WHAT YOU NEED TO DO:
1 – From the kernel patch, list every file path that the patch's summary of changed files names.
2 – Extract the part of the kernel patch that opens with the words containing "NFS optimizes away" and closes with "a filesystem flag.", copying it verbatim.
3 – Translate into Spanish this sentence from the kernel patch: "NFS optimizes away the last component lookup for exclusive creation (create, mkdir, mknod, link, symlink)."

[PATCH 24/25] vfs: optionally skip lookup on exclusive create

From: Miklos Szeredi
Date: Wed Mar 07 2012 - 16:24:06 EST


From: Miklos Szeredi <mszeredi@xxxxxxx>

NFS optimizes away the last component lookup for exclusive creation (create,
mkdir, mknod, link, symlink). It does this by checking for LOOKUP_EXCL in
nd->flags and skipping the actual lookup in that case, leaving a negative
unhashed dentry for the create function to fill.

Move this logic into the VFS which can be enabled by a filesystem flag.

Signed-off-by: Miklos Szeredi <mszeredi@xxxxxxx>
---
fs/namei.c | 12 +++++++++++-
fs/nfs/dir.c | 22 ++++++++++++----------
fs/nfs/super.c | 9 ++++++---
include/linux/fs.h | 1 +
4 files changed, 30 insertions(+), 14 deletions(-)

diff --git a/fs/namei.c b/fs/namei.c
index 5c95ce5..3e3652c 100644
--- a/fs/namei.c
+++ b/fs/namei.c
@@ -2709,6 +2709,7 @@ struct file *do_file_open_root(struct dentry *dentry, struct vfsmount *mnt,

struct dentry *kern_path_create(int dfd, const char *pathname, struct path *path, int is_dir)
{
+ bool need_lookup;
struct dentry *dentry = ERR_PTR(-EEXIST);
struct nameidata nd;
int error = do_path_lookup(dfd, pathname, LOOKUP_PARENT, &nd);
@@ -2728,10 +2729,19 @@ struct dentry *kern_path_create(int dfd, const char *pathname, struct path *path
* Do the final lookup.
*/
mutex_lock_nested(&nd.path.dentry->d_inode->i_mutex, I_MUTEX_PARENT);
- dentry = lookup_hash(&nd);
+ dentry = lookup_dcache(&nd.last, nd.path.dentry, &nd, &need_lookup);
if (IS_ERR(dentry))
goto fail;

+ if (need_lookup) {
+ struct inode *dir = nd.path.dentry->d_inode;
+ if (!(dir->i_sb->s_type->fs_flags & FS_SKIP_LOOKUP_EXCL)) {
+ dentry = lookup_real(dir, dentry, &nd);
+ if (IS_ERR(dentry))

SUPPLIED ENTRIES:

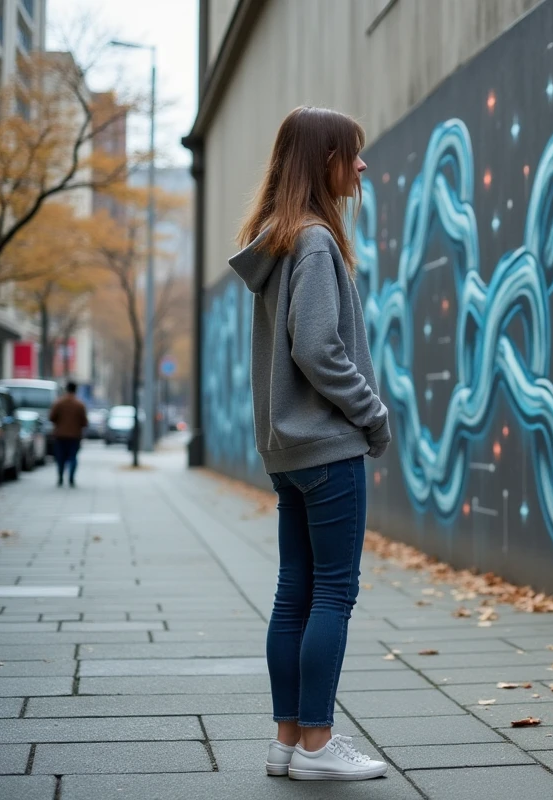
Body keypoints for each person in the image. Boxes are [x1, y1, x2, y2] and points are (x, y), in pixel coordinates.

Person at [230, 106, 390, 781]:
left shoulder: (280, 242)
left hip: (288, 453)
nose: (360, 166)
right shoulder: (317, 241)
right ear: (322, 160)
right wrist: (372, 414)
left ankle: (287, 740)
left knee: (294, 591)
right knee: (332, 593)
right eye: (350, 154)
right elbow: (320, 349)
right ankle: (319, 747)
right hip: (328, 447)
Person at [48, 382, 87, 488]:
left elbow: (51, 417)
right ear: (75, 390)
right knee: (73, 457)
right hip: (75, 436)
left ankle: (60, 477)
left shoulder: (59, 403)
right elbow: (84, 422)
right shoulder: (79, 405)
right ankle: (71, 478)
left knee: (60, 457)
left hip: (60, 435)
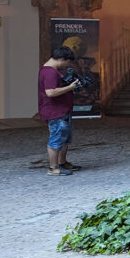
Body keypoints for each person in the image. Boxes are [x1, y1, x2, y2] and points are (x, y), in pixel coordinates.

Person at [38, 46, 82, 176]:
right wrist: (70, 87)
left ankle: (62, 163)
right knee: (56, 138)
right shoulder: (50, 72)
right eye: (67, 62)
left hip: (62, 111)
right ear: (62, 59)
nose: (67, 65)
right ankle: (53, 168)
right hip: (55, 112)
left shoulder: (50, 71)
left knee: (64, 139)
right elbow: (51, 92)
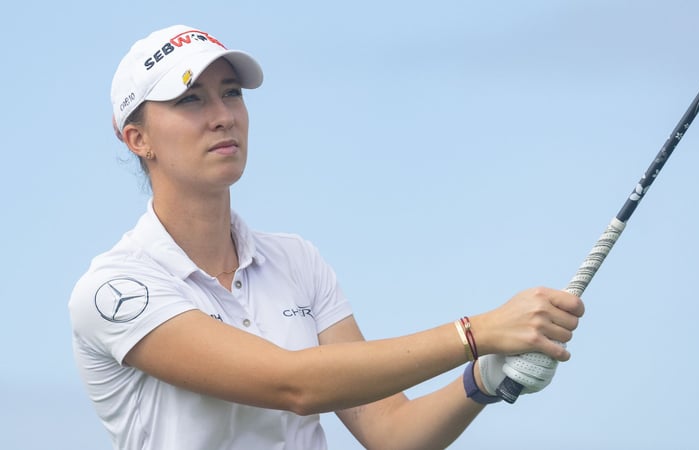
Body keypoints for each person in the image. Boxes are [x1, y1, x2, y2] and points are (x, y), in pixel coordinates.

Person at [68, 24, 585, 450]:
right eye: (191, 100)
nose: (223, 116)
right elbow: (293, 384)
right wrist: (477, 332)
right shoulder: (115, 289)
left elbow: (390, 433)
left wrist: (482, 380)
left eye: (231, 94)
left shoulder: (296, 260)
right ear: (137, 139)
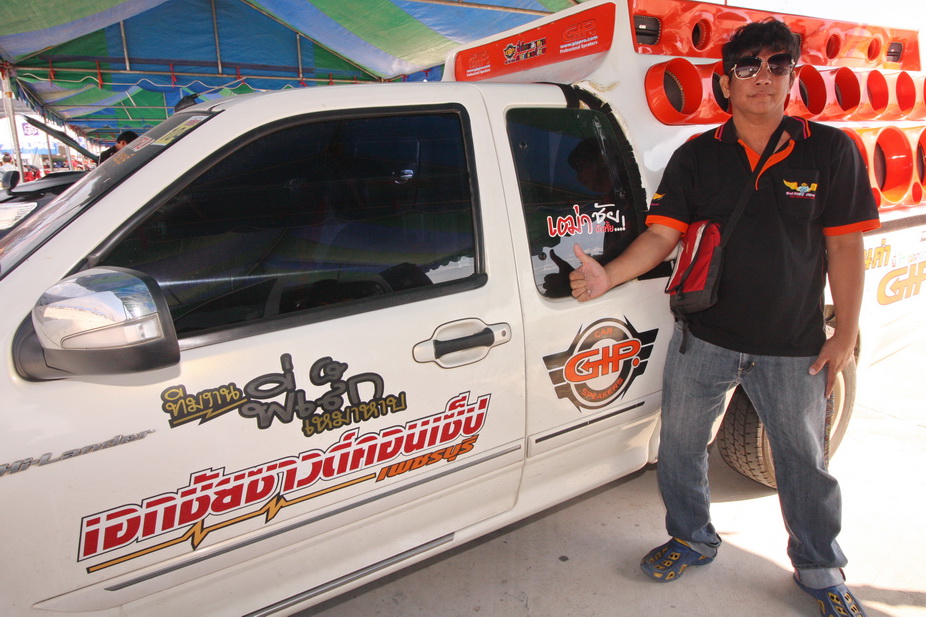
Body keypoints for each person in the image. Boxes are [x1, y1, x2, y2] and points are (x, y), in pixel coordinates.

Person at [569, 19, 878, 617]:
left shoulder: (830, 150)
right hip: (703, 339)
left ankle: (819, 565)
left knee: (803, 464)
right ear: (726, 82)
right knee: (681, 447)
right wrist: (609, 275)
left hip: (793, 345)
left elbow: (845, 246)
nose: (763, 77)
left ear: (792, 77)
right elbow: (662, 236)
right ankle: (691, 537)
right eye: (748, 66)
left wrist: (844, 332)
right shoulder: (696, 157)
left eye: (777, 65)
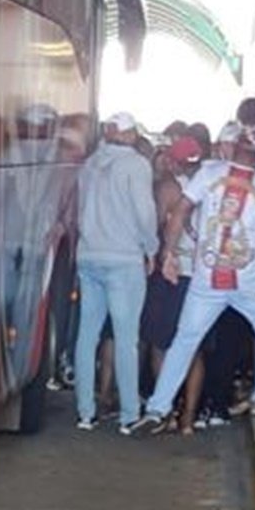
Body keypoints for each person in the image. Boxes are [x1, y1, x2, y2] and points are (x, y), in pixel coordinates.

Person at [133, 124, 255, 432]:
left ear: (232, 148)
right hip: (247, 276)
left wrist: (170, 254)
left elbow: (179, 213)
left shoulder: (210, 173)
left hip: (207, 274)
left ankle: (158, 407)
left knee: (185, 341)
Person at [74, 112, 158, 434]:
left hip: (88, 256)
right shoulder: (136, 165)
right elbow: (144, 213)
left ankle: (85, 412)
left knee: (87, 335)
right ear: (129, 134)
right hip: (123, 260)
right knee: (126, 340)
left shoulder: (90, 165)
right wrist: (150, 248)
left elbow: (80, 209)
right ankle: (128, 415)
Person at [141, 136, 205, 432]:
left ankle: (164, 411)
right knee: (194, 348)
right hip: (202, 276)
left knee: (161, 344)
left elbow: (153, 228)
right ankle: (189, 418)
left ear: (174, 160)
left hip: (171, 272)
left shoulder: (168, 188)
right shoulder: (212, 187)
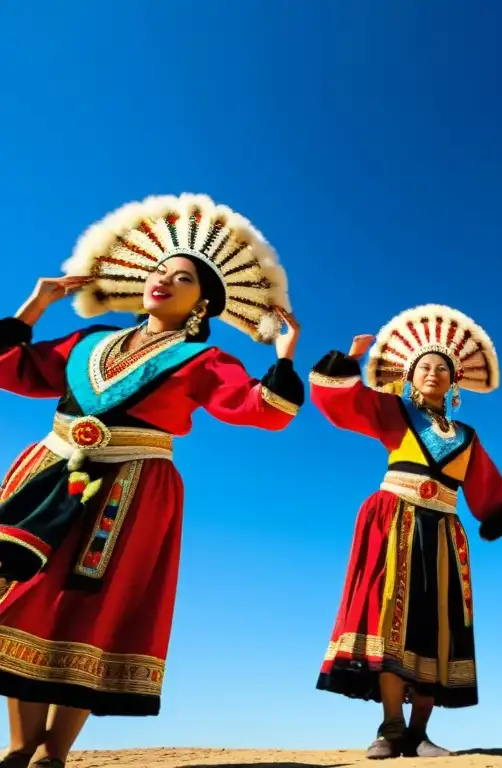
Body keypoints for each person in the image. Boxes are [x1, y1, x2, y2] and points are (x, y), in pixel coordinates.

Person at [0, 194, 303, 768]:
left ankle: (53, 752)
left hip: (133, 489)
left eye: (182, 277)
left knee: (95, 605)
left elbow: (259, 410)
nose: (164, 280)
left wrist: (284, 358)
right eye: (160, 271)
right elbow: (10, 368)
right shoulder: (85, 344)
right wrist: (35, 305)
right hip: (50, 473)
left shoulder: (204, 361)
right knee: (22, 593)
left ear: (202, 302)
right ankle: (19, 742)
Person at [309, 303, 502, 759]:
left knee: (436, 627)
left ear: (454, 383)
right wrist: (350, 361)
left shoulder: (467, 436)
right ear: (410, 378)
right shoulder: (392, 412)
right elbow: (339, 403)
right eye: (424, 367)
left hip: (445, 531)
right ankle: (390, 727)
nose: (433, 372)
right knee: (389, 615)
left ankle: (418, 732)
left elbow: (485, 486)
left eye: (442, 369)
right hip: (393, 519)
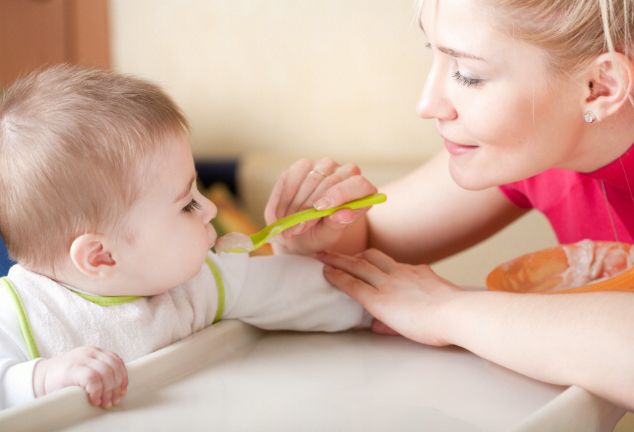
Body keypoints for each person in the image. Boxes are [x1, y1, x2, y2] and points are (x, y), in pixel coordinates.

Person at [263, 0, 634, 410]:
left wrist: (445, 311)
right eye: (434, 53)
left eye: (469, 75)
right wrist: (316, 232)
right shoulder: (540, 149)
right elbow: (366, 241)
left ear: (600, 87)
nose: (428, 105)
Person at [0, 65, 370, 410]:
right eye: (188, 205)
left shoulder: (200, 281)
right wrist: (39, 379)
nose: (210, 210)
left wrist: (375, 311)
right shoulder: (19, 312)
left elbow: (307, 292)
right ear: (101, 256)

RESPONSE LIST:
1 –
fs/namei.c
fs/nfs/dir.c
fs/nfs/super.c
include/linux/fs.h

2 –
NFS optimizes away the last component lookup for exclusive creation (create,
mkdir, mknod, link, symlink). It does this by checking for LOOKUP_EXCL in
nd->flags and skipping the actual lookup in that case, leaving a negative
unhashed dentry for the create function to fill.

Move this logic into the VFS which can be enabled by a filesystem flag.

3 – NFS elimina mediante optimización la búsqueda del último componente en la creación exclusiva (create, mkdir, mknod, link, symlink).